Even where the wording looks fine, the execution clause might be wrong for:
- a single-director company;
- a trust with multiple trustees;
- a business sale or lease transfer with specific formalities; or
- a transaction where remote witnessing is expected.
Deeds are exactly the type of document where it’s worth getting the drafting and signing instructions right upfront - because by the time something goes wrong, it’s usually too late to “fix” the original execution.
A Practical Checklist For Small Businesses Signing A Deed
If you want a quick process your team can follow, here’s a practical checklist you can use before you sign.
- Confirm the parties: who is signing (individual, company, trust, partnership) and in what capacity?
- Review the execution block: does it match your structure (e.g. one director vs two directors, all trustees vs one trustee)?
- Choose a suitable witness: independent where possible, and able to provide full details.
- Decide the signing method early: wet ink, electronic signing, remote witnessing (only where permitted and accepted), or in-person signing.

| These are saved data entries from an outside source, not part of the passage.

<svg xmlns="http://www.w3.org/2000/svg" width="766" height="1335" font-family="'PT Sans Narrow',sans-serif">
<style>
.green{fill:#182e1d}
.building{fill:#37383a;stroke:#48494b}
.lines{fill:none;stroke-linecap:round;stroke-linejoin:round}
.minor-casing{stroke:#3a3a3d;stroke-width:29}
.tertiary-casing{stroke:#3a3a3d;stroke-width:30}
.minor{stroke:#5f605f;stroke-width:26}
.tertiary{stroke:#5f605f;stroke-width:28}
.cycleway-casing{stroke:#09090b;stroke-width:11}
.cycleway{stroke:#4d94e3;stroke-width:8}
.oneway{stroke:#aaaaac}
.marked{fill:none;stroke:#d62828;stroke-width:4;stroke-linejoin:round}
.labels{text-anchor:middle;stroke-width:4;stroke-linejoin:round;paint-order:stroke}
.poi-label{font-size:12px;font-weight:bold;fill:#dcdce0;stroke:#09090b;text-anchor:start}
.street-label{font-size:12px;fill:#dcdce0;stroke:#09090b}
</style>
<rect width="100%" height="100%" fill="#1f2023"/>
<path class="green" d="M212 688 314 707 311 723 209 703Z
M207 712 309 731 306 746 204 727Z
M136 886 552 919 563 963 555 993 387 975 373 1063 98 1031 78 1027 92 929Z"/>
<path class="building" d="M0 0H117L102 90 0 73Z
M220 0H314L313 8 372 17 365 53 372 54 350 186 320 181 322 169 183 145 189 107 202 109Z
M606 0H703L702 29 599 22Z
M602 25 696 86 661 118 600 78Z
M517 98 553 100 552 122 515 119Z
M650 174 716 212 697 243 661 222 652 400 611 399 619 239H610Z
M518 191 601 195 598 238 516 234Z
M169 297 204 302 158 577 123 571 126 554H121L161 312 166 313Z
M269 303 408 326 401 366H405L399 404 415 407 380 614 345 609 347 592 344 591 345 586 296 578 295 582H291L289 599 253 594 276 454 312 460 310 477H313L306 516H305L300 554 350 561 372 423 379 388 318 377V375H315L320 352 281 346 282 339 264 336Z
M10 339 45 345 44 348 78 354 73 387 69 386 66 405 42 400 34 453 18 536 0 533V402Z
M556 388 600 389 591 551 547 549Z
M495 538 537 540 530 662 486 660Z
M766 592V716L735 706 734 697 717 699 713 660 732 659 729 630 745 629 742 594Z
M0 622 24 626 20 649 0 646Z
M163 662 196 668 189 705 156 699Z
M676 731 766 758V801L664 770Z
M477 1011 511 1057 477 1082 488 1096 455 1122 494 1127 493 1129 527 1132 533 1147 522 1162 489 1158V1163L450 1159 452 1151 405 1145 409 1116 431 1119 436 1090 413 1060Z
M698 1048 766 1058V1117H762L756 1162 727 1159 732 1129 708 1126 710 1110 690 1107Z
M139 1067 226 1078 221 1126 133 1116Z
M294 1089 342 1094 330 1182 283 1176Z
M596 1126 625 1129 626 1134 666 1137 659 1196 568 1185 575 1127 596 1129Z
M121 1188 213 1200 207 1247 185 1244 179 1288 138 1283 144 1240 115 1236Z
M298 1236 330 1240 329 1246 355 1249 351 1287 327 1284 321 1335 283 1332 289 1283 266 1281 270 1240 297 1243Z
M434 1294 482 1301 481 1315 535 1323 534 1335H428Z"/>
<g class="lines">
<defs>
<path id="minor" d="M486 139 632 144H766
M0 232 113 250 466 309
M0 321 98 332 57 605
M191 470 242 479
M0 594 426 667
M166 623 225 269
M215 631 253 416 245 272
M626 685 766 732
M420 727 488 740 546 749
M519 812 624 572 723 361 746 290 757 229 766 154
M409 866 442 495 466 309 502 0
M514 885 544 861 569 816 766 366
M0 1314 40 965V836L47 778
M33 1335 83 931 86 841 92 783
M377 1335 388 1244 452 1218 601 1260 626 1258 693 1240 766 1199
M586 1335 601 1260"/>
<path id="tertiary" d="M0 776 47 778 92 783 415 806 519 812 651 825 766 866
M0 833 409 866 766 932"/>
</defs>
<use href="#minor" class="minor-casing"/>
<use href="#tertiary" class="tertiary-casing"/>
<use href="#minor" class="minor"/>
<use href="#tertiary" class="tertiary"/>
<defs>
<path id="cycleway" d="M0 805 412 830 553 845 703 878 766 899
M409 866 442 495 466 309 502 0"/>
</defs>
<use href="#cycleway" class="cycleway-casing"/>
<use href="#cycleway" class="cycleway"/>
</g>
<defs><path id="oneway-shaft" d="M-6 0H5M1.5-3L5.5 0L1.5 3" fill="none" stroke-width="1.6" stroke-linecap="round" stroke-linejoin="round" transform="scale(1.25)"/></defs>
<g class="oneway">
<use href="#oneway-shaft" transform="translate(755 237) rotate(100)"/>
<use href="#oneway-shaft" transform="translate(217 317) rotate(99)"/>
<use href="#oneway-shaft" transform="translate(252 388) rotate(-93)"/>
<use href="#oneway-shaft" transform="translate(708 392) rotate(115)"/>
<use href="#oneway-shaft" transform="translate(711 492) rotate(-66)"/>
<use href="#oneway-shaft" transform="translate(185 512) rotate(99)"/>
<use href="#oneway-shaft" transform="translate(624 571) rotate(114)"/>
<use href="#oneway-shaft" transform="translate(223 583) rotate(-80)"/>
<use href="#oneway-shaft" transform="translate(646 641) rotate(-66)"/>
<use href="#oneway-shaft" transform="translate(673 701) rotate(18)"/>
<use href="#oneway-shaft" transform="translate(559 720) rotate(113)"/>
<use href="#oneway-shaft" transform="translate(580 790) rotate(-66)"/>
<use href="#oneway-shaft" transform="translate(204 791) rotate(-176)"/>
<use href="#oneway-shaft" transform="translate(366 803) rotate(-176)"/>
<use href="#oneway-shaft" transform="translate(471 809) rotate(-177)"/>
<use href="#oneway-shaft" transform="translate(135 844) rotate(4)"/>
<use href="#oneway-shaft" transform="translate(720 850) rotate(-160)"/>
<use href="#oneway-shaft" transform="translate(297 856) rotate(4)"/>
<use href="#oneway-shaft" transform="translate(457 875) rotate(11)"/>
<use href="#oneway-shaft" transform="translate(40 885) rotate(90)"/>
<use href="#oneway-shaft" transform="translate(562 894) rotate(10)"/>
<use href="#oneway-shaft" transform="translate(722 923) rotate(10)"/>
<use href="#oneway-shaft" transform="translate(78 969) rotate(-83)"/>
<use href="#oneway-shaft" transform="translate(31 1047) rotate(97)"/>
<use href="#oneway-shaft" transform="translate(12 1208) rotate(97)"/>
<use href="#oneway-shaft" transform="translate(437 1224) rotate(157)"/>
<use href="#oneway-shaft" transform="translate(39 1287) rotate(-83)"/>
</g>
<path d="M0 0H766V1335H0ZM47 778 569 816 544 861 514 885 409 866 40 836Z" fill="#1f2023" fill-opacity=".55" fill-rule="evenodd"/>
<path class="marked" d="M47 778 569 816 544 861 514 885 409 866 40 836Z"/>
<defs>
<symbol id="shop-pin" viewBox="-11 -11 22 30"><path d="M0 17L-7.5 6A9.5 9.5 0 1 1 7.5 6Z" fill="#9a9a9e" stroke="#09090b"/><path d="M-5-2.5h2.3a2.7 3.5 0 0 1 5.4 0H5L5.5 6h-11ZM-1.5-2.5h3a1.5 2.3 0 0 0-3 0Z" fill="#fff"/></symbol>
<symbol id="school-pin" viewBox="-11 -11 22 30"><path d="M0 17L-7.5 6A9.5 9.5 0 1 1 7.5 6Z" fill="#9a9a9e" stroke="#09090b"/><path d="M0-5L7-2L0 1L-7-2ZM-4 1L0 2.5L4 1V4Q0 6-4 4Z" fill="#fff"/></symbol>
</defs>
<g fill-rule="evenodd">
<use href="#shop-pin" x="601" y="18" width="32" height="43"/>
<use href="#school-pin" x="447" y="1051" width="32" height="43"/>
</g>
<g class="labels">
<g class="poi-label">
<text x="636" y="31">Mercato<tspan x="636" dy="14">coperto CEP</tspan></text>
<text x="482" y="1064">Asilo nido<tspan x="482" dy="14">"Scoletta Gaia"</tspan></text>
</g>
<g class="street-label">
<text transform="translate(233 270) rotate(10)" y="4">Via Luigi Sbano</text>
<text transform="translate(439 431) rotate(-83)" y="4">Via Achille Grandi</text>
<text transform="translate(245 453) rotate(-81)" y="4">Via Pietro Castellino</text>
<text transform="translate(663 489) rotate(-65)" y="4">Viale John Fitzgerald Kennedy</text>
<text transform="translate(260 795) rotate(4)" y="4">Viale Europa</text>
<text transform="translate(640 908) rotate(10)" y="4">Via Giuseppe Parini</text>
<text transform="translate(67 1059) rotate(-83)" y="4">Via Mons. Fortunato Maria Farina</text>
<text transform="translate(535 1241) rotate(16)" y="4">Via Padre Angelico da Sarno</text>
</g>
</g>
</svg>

- Check all attachments: schedules, guarantees, description of goods/services, settlement terms, release clauses, etc.
- Compile and store the final signed version: one clean PDF, plus any originals filed safely.
- Make sure everyone receives a copy: especially important for deeds that include ongoing obligations.
If the deed is tied to a bigger transaction (like finance, a lease, or a business sale), it’s also smart to align your signing steps with the wider completion checklist - so you’re not scrambling on settlement day.
Key Takeaways
- Deeds are more formal than standard contracts and are often used for higher-risk business arrangements like guarantees, settlements, and assignments.
- When witnessing deeds in New Zealand, focus on the execution clause - the signing method in the deed must match your business structure, authority and any witnessing requirements.
- Individuals commonly need their deed signature witnessed, and companies usually sign through authorised directors (with extra care needed for single-director companies and any extra steps the deed requires).
- Remote or electronic signing/witnessing may be possible in some cases, but you should confirm the process upfront and make sure all parties (and their compliance teams) will accept the signing method.
- Common mistakes include using the wrong witness, signing in the wrong capacity, leaving witness details blank, and signing the wrong version of the deed.
- Because deeds are often relied on when something has gone wrong (or money is on the line), it’s worth getting the document and signing process checked before you execute it.